A great deal has been said about reopening New Jersey schools in the fall while ensuring that children remain healthy and safe. But worries are also surfacing about what going back will mean for teachers — and even whether enough of them will be willing to return to the classroom.
Steve Beatty, a top officer of the New Jersey Education Association, said Thursday there is growing concern over teachers who are hesitant to return to the classroom and unwilling to take the health risk for either themselves or their families.
“That’s a real question, will we have enough educators when we return, whatever those conditions are?” said Beatty, the secretary-treasurer of the state’s dominant teachers union in a press call on school building safety.
“Look, we are facing a shortage of teachers under normal circumstances in New Jersey and nationwide,” he said. “So this crisis is only going to exacerbate that.”
Planning in face of uncertainty
A sampling of districts contacted Thursday weren’t reporting any looming teacher exodus as yet, but some said that their staff’s worries are central to their planning for the return of school in whatever form.
Under the state’s guidelines, districts will be required to open for at least some in-person instruction in the fall, but likely in a hybrid model that mixes in-class and remote instruction.
For any schools to open, they will be required to follow health and safety guidelines such as practicing social distancing, wearing face masks, screening for symptoms and disinfecting common areas. That likely means staggered schedules and other creative solutions.
But the state has also left it to districts’ discretion how to meet those safety guidelines, with their plans expected to be finalized by early August.
Rocco Tomazic, superintendent of Freehold Borough schools, said he has heard from only one teacher who plans to retire rather than return. But he said his local association has made clear its concerns and has been working closely with his administrators in coming up with a plan for reopening.

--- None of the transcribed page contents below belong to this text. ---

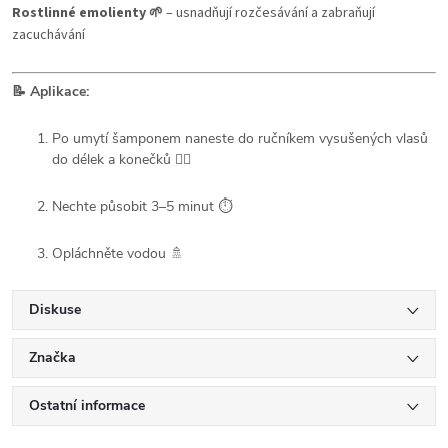
Rostlinné emolienty 🌱
– usnadňují rozčesávání a zabraňují
zacuchávání
📝 Aplikace:
Po umytí šamponem naneste do ručníkem vysušených vlasů
do délek a konečků 💆‍♀️
Nechte působit 3–5 minut ⏱️
Opláchněte vodou 🚿
Diskuse
Značka
Ostatní informace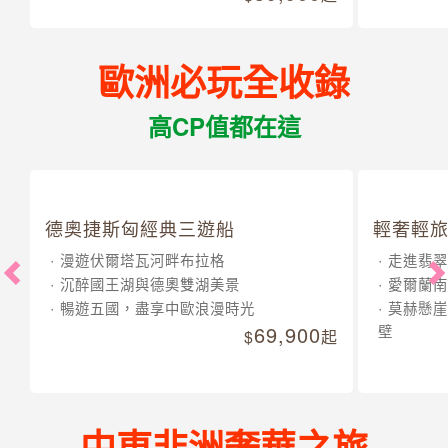
歐洲必玩全收錄
高CP值都在這
德奧捷斯匈經典三遊船
輕奢輕旅
漫遊伏爾塔瓦河畔布拉格
走進翡翠
沉醉國王湖與德奧雙湖美景
愛爾蘭南
暢遊五國，盡享中歐浪漫時光
莫赫懸崖
69,900
壁
起
中東非洲奢華之旅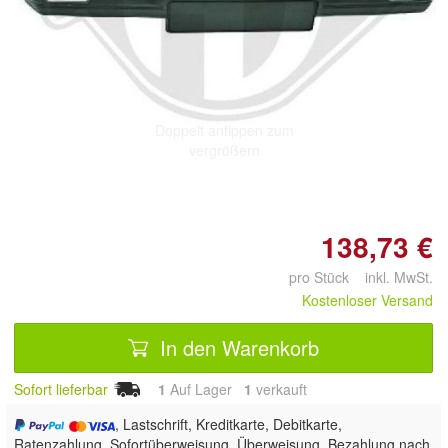
Doppelt antippen zum
vergrößern
138,73 €
pro Stück inkl. MwSt.
Kostenloser Versand
In den Warenkorb
Sofort lieferbar
1
Auf Lager
1
 verkauft
, Lastschrift, Kreditkarte, Debitkarte,
Ratenzahlung, Sofortüberweisung, Überweisung, Bezahlung nach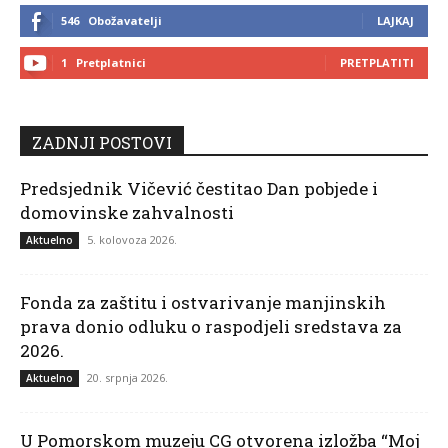
546
Obožavatelji
LAJKAJ
1
Pretplatnici
PRETPLATITI
ZADNJI POSTOVI
Predsjednik Vičević čestitao Dan pobjede i
domovinske zahvalnosti
5. kolovoza 2026.
Aktuelno
Fonda za zaštitu i ostvarivanje manjinskih
prava donio odluku o raspodjeli sredstava za
2026.
20. srpnja 2026.
Aktuelno
U Pomorskom muzeju CG otvorena izložba “Moj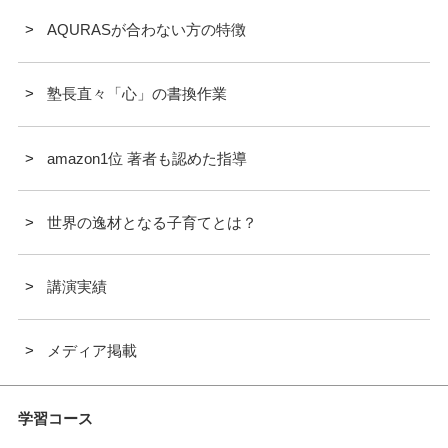
AQURASが合わない方の特徴
塾長直々「心」の書換作業
amazon1位 著者も認めた指導
世界の逸材となる子育てとは？
講演実績
メディア掲載
学習コース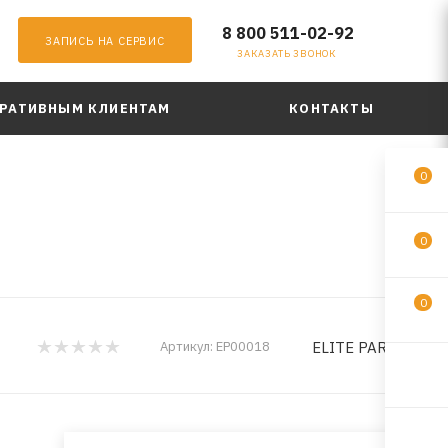
8 800 511-02-92
ЗАПИСЬ НА СЕРВИС
ЗАКАЗАТЬ ЗВОНОК
РАТИВНЫМ КЛИЕНТАМ
КОНТАКТЫ
0
0
0
ELITE PARFUM
Артикул:
EP00018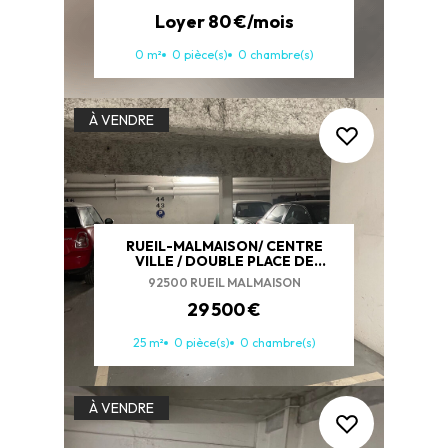
Loyer 80 €/mois
0 m²
0 pièce(s)
0 chambre(s)
À VENDRE
RUEIL-MALMAISON/ CENTRE
VILLE / DOUBLE PLACE DE
PARKING BOXABLE
92500 RUEIL MALMAISON
29 500 €
25 m²
0 pièce(s)
0 chambre(s)
À VENDRE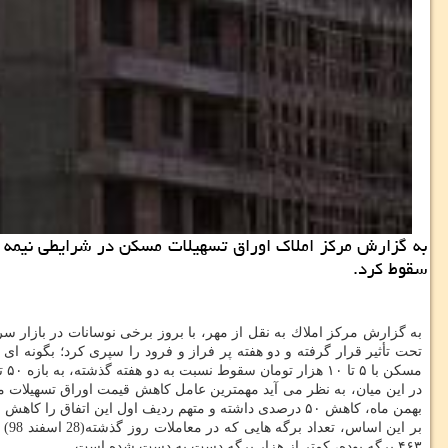
سقوط كرد.
به گزارش مركز املاك به نقل از مهر، با بروز برخی نوسانات در بازار 
مسكن با ۵ تا ۱۰ هزار تومان سقوط نسبت به دو هفته گذشته، به بازه ۵۰ تا ۵۵ هزار تومان بازگشته و نوسانات گوناگونی را ثبت كرده است.
در این میان، به نظر می آید مهمترین عامل كاهش قیمت اوراق تسهیلات
بهمن ماه، كاهش ۵۰ درصدی داشته و متهم ردیف اول این اتفاق را كاهش مراجعات مردم به دفاتر مشاوران املاك و فایل های خرید و
۴۶۳ برگه بوده، كمتر از هزار برگه دست به دست شده است.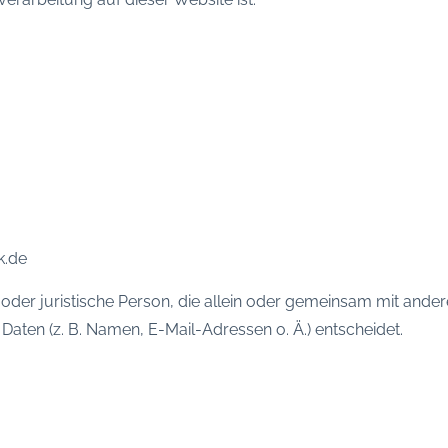
k.de
he oder juristische Person, die allein oder gemeinsam mit and
ten (z. B. Namen, E-Mail-Adressen o. Ä.) entscheidet.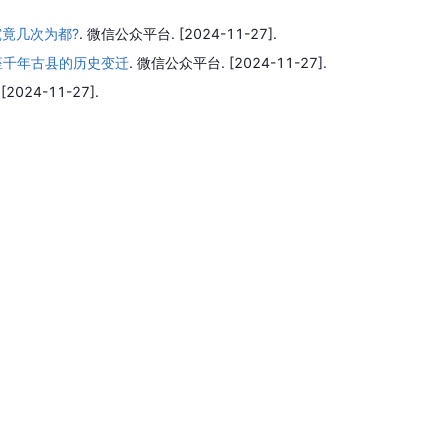
究竟几次为都?
.
微信公众平台.
[2024-11-27].
座千年古县的历史变迁
.
微信公众平台.
[2024-11-27].
.
[2024-11-27].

Tough choices facing administrators
Tomazic said the choices are difficult. Keeping it to as much remote instruction as possible means more hardship on families and child care. Bringing students back into the building means more risk of contagion.
“Finding something in between may be a compromise, but keeps all of the problems around to some degree,” he said by email. “The whole thing is a dilemma, a problem with no good solution.”
This is hardly unique to New Jersey, as worries have surfaced nationwide among educators as states announce their plans for the fall. Virtually all of them so far include at least some provision for in-person instruction.
The tension has only gone up with President Donald Trump saying he would demand schools fully reopen or potentially lose federal funding, although his administration has since backed off on the latter threat.
In a poll by USA Today in early May, one in five teachers surveyed nationally said at the time that they would not be returning to the classroom under the current conditions. Not much appears to have improved, either, as surveys from individual districts and states have reiterated their worries.
Just this week, the Chicago Teachers Union released a survey in which 85% of its members said they “should not or might not go back to work in the fall without a detailed plan and resources that will help guarantee the safe re-opening of our schools.”
In New Jersey, other superintendents said they also have been working closely with their unions to address the concerns.
“There are definitely staff members with medical concerns that have raised concerns about returning,” said David Aderhold, superintendent of West Windsor Plainsboro schools.
“Further, there are staff members with medically compromised loved ones that they either live with or have responsibilities to care for that have raised concerns about reopening plans.”
The New Jersey School Boards Association said it would soon be surveying its members about a range of issues, including teacher retention. In its own blueprint for reopening schools, it cited the example of New Orleans’ loss of teachers after Hurricane Katrina and called for the state to ease requirements for incoming teachers.
The NJEA doesn’t look like it will ease the pressure, either, and Beatty pointed to the state to do more in its safety guidelines than provide districts wide discretion. He said it’s not just potential retirements but also those who are just hesitant and want protection for their own health or their families’ health. The state so far has said no teacher would be forced into the classroom against his or her wishes, but what that means is unclear.
“There can be no flexibility when it comes to the health and safety of our students, our educators and everyone in those buildings,” he said. “In the absence of authoritative state guidelines, it is driving chaos and our members are worried.”
“We need mandates, not maybes, from those who can give us more guidelines.”